Fur Coat: Mind Over Matter

Fur Coat
Mind Over Matter
Crosstown Rebels
2012-09-18

This is that real minimal shit that you love. No seriously, you love it. Don’t talk to me about Skrillex! He is gauche, a handful of musical snot extending a hearty handshake, but Fur Coat’s mini-mini-minimal tracks will sound just as… um… monolithic to questing dancers in the year 3001 as they do to today’s global jet-set. You know how a rock from a thousand years ago is still hard? (Unless it’s no longer a rock but sand or something?) Same idea.

Despite the nice young lady wearing the coatimundi on the cover (mind the claws!), Fur Coat refers to the electronic music output of two Venezuelan men who specialize in rocking dark, strobe-lit, slightly moist clubs packed with lightly tattooed individuals who should remember to hydrate. Drums and bass play a big role, sometimes the only role. Their debut full-length Mind Over Matter occasionally spices things up with burbling synth ostinatos or acid squelches designed to liquify your limbs, and the DJs really enjoy sinister voices that echo out of your psychotic nightmares. Oh, and there’s some digital ping pong ball that starts bouncing midway through “Those Days”. OK, so maybe there’s more going on here than just drums and bass, but it’s not like you’re gonna put this on for listening pleasure. “Pleasure” is a dirty word with this music — although, given the transgressive bare-tittied nature of their album art, not to mention their improper use of a coatimundi, dirty words are probably de rigueur with these heathens.
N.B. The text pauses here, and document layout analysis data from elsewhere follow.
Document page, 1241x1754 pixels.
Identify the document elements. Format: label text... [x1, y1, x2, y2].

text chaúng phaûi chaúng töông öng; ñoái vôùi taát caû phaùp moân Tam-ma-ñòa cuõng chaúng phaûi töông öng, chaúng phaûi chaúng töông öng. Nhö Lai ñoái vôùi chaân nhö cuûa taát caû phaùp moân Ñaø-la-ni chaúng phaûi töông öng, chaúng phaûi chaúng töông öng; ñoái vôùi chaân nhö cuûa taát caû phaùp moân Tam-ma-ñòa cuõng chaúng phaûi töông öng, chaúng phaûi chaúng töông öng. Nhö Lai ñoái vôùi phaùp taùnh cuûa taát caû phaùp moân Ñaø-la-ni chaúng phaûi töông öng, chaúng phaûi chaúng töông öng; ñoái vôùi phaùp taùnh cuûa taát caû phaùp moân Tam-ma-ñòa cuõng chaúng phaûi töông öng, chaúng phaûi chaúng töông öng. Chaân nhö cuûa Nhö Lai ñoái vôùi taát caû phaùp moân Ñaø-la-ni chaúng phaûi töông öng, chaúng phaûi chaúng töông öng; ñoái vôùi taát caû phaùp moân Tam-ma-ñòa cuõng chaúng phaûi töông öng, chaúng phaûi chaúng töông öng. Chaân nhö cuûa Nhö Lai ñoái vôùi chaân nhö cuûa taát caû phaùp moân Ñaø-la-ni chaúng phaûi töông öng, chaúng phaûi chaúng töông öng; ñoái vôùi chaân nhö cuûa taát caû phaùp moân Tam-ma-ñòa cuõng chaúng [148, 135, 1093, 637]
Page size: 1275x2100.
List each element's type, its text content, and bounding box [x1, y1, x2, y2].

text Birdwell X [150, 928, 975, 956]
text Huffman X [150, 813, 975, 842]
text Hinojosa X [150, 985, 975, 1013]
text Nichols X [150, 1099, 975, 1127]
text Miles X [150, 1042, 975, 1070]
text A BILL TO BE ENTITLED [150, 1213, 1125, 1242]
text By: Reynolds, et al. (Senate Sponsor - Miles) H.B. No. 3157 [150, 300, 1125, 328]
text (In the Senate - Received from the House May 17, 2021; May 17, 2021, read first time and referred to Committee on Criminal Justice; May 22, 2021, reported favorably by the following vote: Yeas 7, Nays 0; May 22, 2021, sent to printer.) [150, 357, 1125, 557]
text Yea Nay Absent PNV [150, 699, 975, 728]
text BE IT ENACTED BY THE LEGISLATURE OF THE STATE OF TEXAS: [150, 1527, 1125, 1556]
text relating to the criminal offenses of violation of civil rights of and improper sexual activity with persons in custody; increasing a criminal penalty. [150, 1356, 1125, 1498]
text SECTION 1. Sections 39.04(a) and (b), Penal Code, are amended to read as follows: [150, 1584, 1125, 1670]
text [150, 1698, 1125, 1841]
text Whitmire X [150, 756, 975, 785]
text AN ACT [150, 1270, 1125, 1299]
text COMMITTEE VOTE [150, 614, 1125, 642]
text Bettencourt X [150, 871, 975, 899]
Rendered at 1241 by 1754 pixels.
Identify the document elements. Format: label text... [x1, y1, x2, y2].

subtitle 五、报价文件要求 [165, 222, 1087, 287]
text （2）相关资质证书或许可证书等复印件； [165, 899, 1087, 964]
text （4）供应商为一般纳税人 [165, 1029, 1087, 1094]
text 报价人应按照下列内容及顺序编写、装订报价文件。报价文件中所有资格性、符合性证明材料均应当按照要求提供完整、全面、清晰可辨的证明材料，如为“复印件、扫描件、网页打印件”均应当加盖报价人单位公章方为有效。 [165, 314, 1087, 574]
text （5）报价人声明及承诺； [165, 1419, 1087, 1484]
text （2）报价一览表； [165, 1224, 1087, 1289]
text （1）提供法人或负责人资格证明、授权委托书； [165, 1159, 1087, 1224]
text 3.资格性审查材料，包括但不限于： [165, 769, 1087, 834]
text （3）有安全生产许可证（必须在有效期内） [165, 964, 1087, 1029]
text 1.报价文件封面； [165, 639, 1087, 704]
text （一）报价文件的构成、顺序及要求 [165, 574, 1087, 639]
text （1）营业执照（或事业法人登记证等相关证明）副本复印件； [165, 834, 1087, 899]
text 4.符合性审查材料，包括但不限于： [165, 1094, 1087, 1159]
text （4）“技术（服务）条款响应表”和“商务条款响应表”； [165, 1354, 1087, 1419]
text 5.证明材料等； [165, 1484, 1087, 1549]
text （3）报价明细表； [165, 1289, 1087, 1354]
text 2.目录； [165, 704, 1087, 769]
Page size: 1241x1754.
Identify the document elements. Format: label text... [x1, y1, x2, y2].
Even the most pleasure-denying parties must invite some guests, and Fur Coat doesn’t disappoint: their guests deny pleasure hard. The coquettish Rap Lisa doesn’t rap; she sings “Pettit Pillow” in a little baby girl voice and whispers like a kitten, if kittens whispered. In “She’s All Good” and “Understand What I Do”, Big Bully picks up where Prince leaves off; i.e., he foregoes Prince’s sense of melody, energy, rhythm, humor, confidence, soul, personhood, you name it. Cari Golden keeps singing about cocaine in unaffected tones. During “Space Ballad”, the silver tongued Argenis Brito provides the album’s funniest moment when he declares in a monotone, “People’s come and filling up the place / It will be a night not to forget / Me, my girl, my mates are all getting started / Tonight will be a… hell of a party.” Sort of like watching the Super Bowl on mute at a monastery.

“But it’s dance music…” Of course you can dance to this music. You could also dance to a cheap keyboard left on by accident or a dot matrix printer. It’s possible Fur Coat set themselves the difficult musical task of making us question the connection between individual and society, the displacement of the soul via electronic wizardry, maybe how that wizardry eradicates basic humanity, and how the electronic wizard’s phallic “wand” (read: glow stick) is nothing more than limp cocksmanship, dispersing the barest modicum of light to its immediate vicinity while even the communal lights of thousands fail to fully illumine our surroundings. If so, they didn’t succeed. I get the feeling Fur Coat wants Mind Over Matter to sound “sinister”, to make me feel ill at ease, but it does nothing of the sort. If I’d paid money for it, maybe I’d feel ill at ease.